Managing data ingestion frequency
Things to consider when designing a table with Hive include ingest frequency. Data ingestion has been the controlling factor in table designs on legacy platforms. ACID tables provide an opportunity to solve problems in legacy table designs.
On legacy platforms, you see a tendency to over-partition tables, not to gain an advantage from a consumer standpoint, but for a physical demarkation point for the ingest process. If anything goes wrong, you delete the partition representing the data for that ingest, and just move on.
A table design based on ingest frequency, which is the number of ingest events, can lead to an abnormal, inefficent number of small files. Each ingest event creates a new series of files.
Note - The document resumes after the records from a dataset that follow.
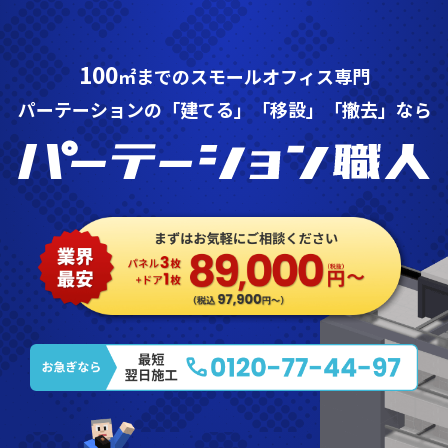
100
㎡までのスモールオフィス専門
パーテーションの「建てる」「移設」「撤去」なら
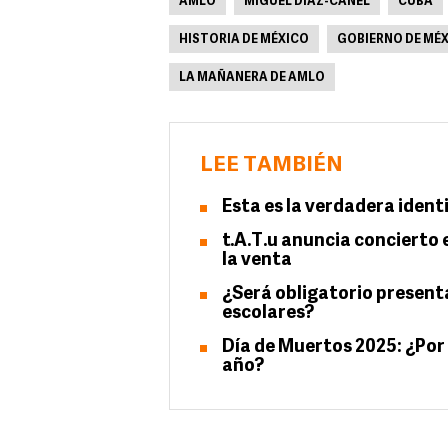
AMLO
MIGUEL DÍAZ-CANEL
CUBA
HISTORIA DE MÉXICO
GOBIERNO DE MÉ
LA MAÑANERA DE AMLO
LEE TAMBIÉN
Esta es la verdadera ident
t.A.T.u anuncia concierto 
la venta
¿Será obligatorio present
escolares?
Día de Muertos 2025: ¿Por
año?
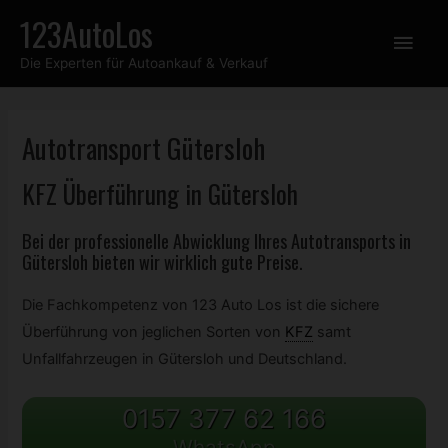
Zum
123AutoLos
Hau
Inhalt
Die Experten für Autoankauf & Verkauf
springen
Autotransport Gütersloh
KFZ
Überführung in Gütersloh
Bei der professionelle Abwicklung Ihres Autotransports in
Gütersloh bieten wir wirklich gute Preise.
Die Fachkompetenz von 123 Auto Los ist die sichere
Überführung von jeglichen Sorten von
KFZ
samt
Unfallfahrzeugen in Gütersloh und Deutschland.
0157 377 62 166
WhatsApp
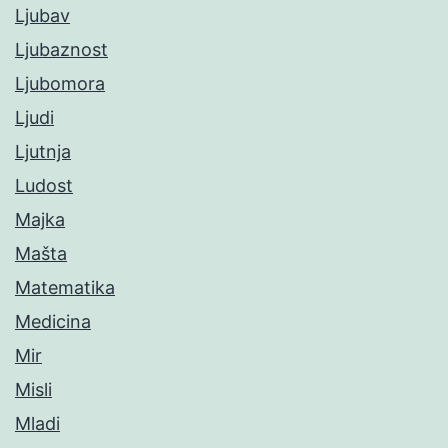
Ljubav
Ljubaznost
Ljubomora
Ljudi
Ljutnja
Ludost
Majka
Mašta
Matematika
Medicina
Mir
Misli
Mladi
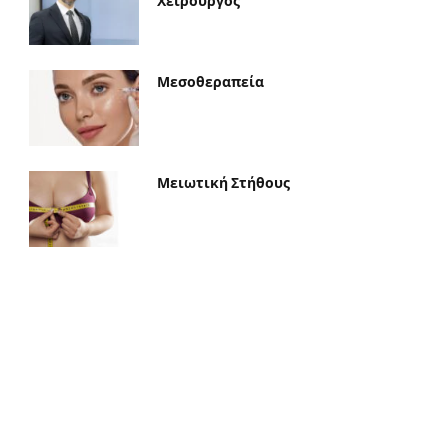
Χειρουργός
Μεσοθεραπεία
Μειωτική Στήθους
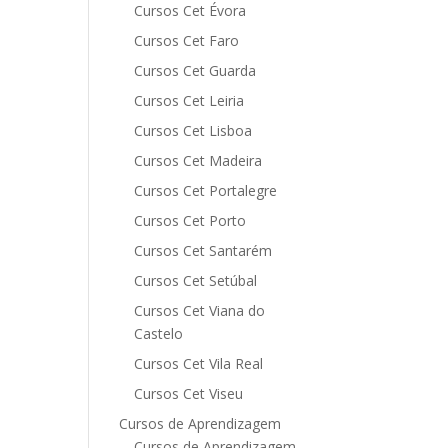
Cursos Cet Évora
Cursos Cet Faro
Cursos Cet Guarda
Cursos Cet Leiria
Cursos Cet Lisboa
Cursos Cet Madeira
Cursos Cet Portalegre
Cursos Cet Porto
Cursos Cet Santarém
Cursos Cet Setúbal
Cursos Cet Viana do
Castelo
Cursos Cet Vila Real
Cursos Cet Viseu
Cursos de Aprendizagem
Cursos de Aprendizagem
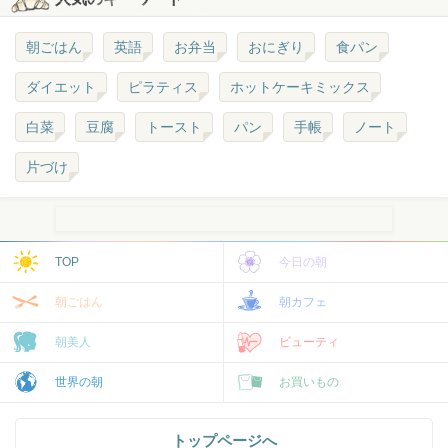
朝ごはん
英語
お弁当
おにぎり
食パン
ダイエット
ピラティス
ホットケーキミックス
白菜
豆腐
トースト
パン
手帳
ノート
片づけ
TOP
今日の朝
朝ごはん
朝カフェ
朝美人
ビューティ
世界の朝
お買いもの
トップページへ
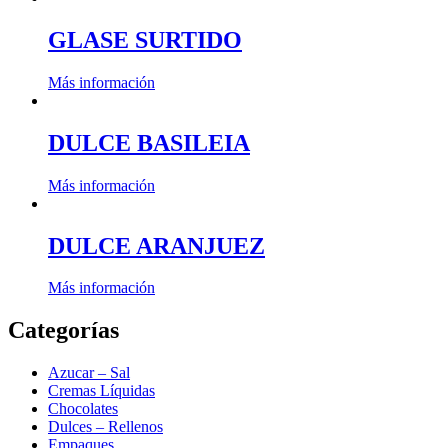
GLASE SURTIDO
Más información
DULCE BASILEIA
Más información
DULCE ARANJUEZ
Más información
Categorías
Azucar – Sal
Cremas Líquidas
Chocolates
Dulces – Rellenos
Empaques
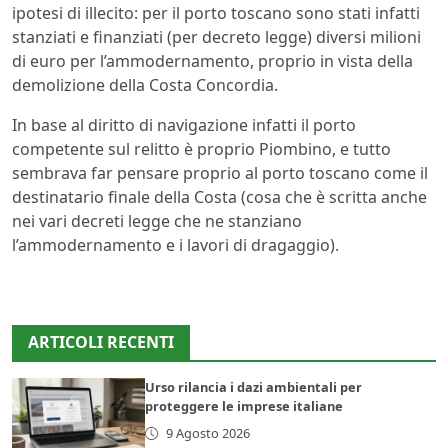
ipotesi di illecito: per il porto toscano sono stati infatti
stanziati e finanziati (per decreto legge) diversi milioni
di euro per l’ammodernamento, proprio in vista della
demolizione della Costa Concordia.
In base al diritto di navigazione infatti il porto
competente sul relitto è proprio Piombino, e tutto
sembrava far pensare proprio al porto toscano come il
destinatario finale della Costa (cosa che è scritta anche
nei vari decreti legge che ne stanziano
l’ammodernamento e i lavori di dragaggio).
ARTICOLI RECENTI
Urso rilancia i dazi ambientali per
proteggere le imprese italiane
9 Agosto 2026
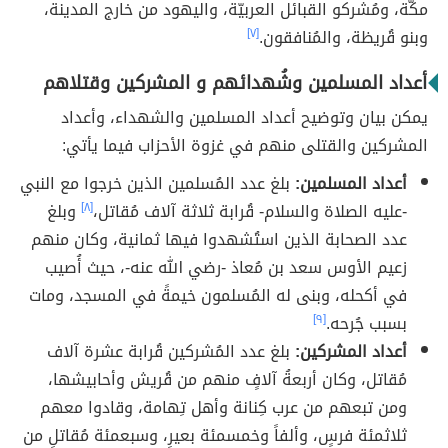
مكّة، ومُشركو القبائل العربيّة، واليهود من خارج المدينة،
وبنو قُريظة، والمُنافقون.
[٧]
أعداد المسلمين وشُهدائهم و المشركين وقتلاهم
يمكن بيان وتوضيح أعداد المسلمين والشهداء، وأعداد
المشركين والقتلى منهم في غزوة الأحزاب فيما يأتي:
أعداد المسلمين:
بلغ عدد المُسلمين الذين خرجوا مع النبي
-عليه الصلاة والسلام- قُرابة ثلاثة آلاف مُقاتل،
[٨]
وبلغ
عدد الصحابة الذين استُشهدوا فيها ثمانية، وكان منهم
زعيم الأوس سعد بن مُعاذ -رضي الله عنه-، حيث أُصيب
في أكحله، وبنى له المُسلمون خيمةً في المسجد، ومات
بسبب جُرحه.
[٩]
أعداد المشركين:
بلغ عدد المُشركين قُرابة عشرة آلاف
مُقاتل، وكان أربعةُ آلافٍ منهم من قُريش وأحابيشها،
ومن تبعهم من عرب كِنانة وأهل تِهامة، وقادوا معهم
ثلاثمئة فرسٍ، وألفاً وخمسمئة بعيرٍ، وسبعمئة مُقاتلٍ من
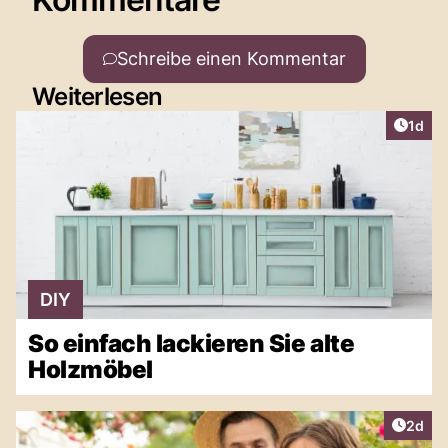
Schreibe einen Kommentar
Weiterlesen
Artike
1d
DIY
So einfach lackieren Sie alte
Holzmöbel
Artike
2d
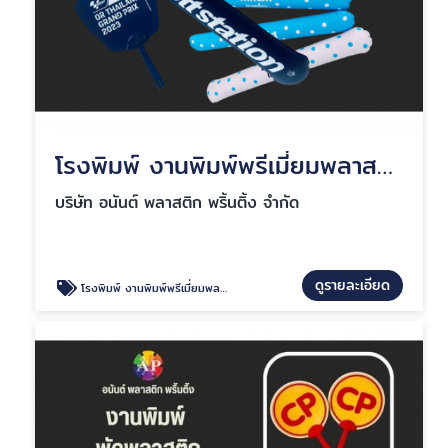
โรงพิมพ์ งานพิมพ์พรีเมี่ยมพลาสติก
บริษัท อนันต์ พลาสติก พริ้นติ้ง จำกัด
ดูรายละเอียด
โรงพิมพ์ งานพิมพ์พรีเมี่ยมพลาสติก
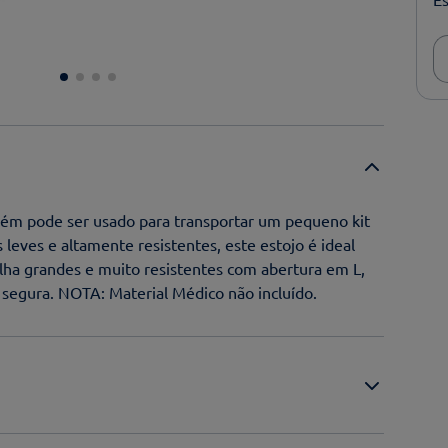
mbém pode ser usado para transportar um pequeno kit
 leves e altamente resistentes, este estojo é ideal
alha grandes e muito resistentes com abertura em L,
segura. NOTA: Material Médico não incluído.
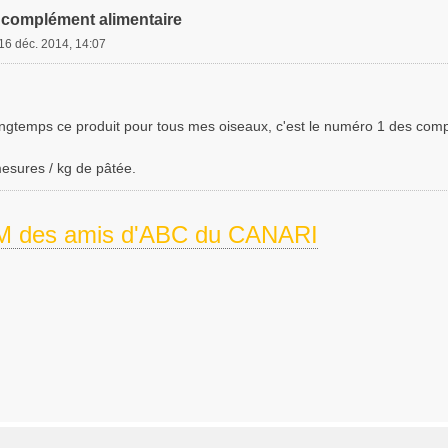
complément alimentaire
16 déc. 2014, 14:07
 longtemps ce produit pour tous mes oiseaux, c'est le numéro 1 des com
sures / kg de pâtée.
 des amis d'ABC du CANARI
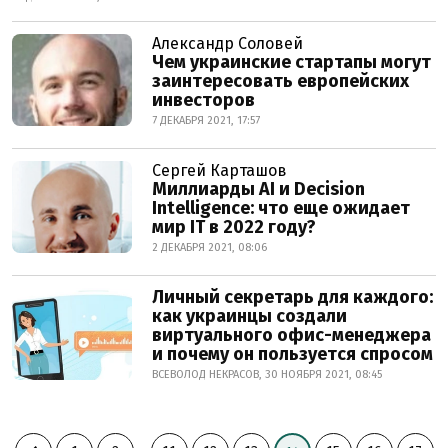
Александр Соловей
Чем украинские стартапы могут
заинтересовать европейских
инвесторов
7 ДЕКАБРЯ 2021, 17:57
Сергей Карташов
Миллиарды AI и Decision
Intelligence: что еще ожидает
мир IT в 2022 году?
2 ДЕКАБРЯ 2021, 08:06
Личный секретарь для каждого:
как украинцы создали
виртуального офис-менеджера
и почему он пользуется спросом
ВСЕВОЛОД НЕКРАСОВ, 30 НОЯБРЯ 2021, 08:45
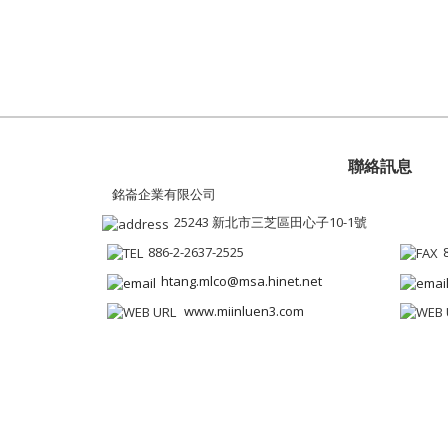
聯絡訊息
銘崙企業有限公司
25243 新北市三芝區田心子10-1號
886-2-2637-2525
htang.mlco@msa.hinet.net
www.miinluen3.com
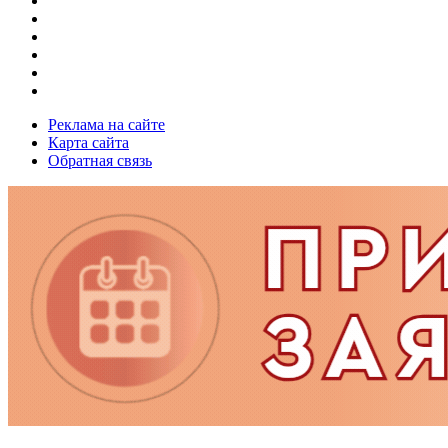
Реклама на сайте
Карта сайта
Обратная связь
Historically, to overcome this, you used excessive partitions to define and mitigate problems from numerous appends to a physical location (base or partition).
Append operations on non-ACID tables create a small file problem.
Ingesting tables with numerous partitions, excessive append operations, and numerous READ operations result in the following problems:
-
Poor consumer performance
-
Increase compute requirements
-
File system management stress
An ACID table helps prevent issues by:
-
Compacting append operations, building better file sizes through compactions.
-
Building and maintaining statistics
-
Atomic operations
When you cannot alter data sources, design your workflow as follows:
-
Use an ingest table to sweep to an ACID table (append).
-
Execute READs on ACID tables.
-
When partitions make sense, design them for the consumer, not the ingest pattern.
Streaming Data Sources:
-
Hive streaming (to an ACID table)
Building high-level partitions for ACID tables
With compactions and CRUD capabilities, you need to design tables for the consumer.
Partitioning that works fine for non-ACID tables, such as YYYY-MM-DD-HH, which represents 8760 partitions a year, is not recommended for partitioning ACID tables. Build a higher-level partition, such as YYYY-MM, which represents 12 partitions a year.
Let compactions manage and optimize the appends. Optimize by using larger files per partition. ORC file types with columnar formatting, statistics, headers, footers, and Bloom Filters help optimize what Hive must scan, reducing I/O.
Tracking batches
- Add a field to the table with the batch id.
- Use ORC CRUD functionality to remove and replay a batch instead of dropping the partition.